**Records from a dataset:**
┏━━
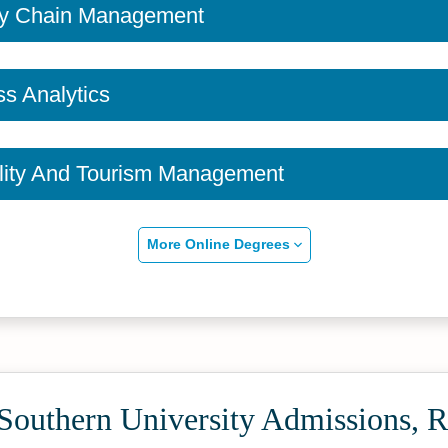
ly Chain Management
s Analytics
ality And Tourism Management
More Online Degrees
Southern University Admissions, R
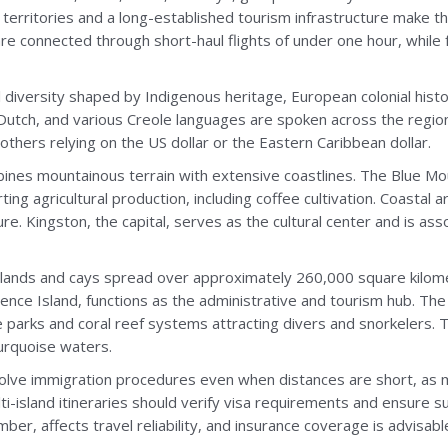
erritories and a long-established tourism infrastructure make t
 are connected through short-haul flights of under one hour, whi
 diversity shaped by Indigenous heritage, European colonial histor
, Dutch, and various Creole languages are spoken across the regi
others relying on the US dollar or the Eastern Caribbean dollar.
mbines mountainous terrain with extensive coastlines. The Blue M
ting agricultural production, including coffee cultivation. Coasta
re. Kingston, the capital, serves as the cultural center and is as
lands and cays spread over approximately 260,000 square kilomet
ence Island, functions as the administrative and tourism hub. Th
e parks and coral reef systems attracting divers and snorkelers.
turquoise waters.
olve immigration procedures even when distances are short, as 
lti-island itineraries should verify visa requirements and ensure su
er, affects travel reliability, and insurance coverage is advisabl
┗━━
**Problem to work on:** Can you copy the text of all the records above word for word, leaving the pictures out of your answer?

**Written solution:**
ly Chain Management
s Analytics
ality And Tourism Management
More Online Degrees
Southern University Admissions, R
erritories and a long-established tourism infrastructure make t
 are connected through short-haul flights of under one hour, whi
 diversity shaped by Indigenous heritage, European colonial histor
, Dutch, and various Creole languages are spoken across the regi
others relying on the US dollar or the Eastern Caribbean dollar.
mbines mountainous terrain with extensive coastlines. The Blue M
ting agricultural production, including coffee cultivation. Coasta
re. Kingston, the capital, serves as the cultural center and is as
lands and cays spread over approximately 260,000 square kilomet
ence Island, functions as the administrative and tourism hub. Th
e parks and coral reef systems attracting divers and snorkelers.
turquoise waters.
olve immigration procedures even when distances are short, as 
lti-island itineraries should verify visa requirements and ensure su
er, affects travel reliability, and insurance coverage is advisabl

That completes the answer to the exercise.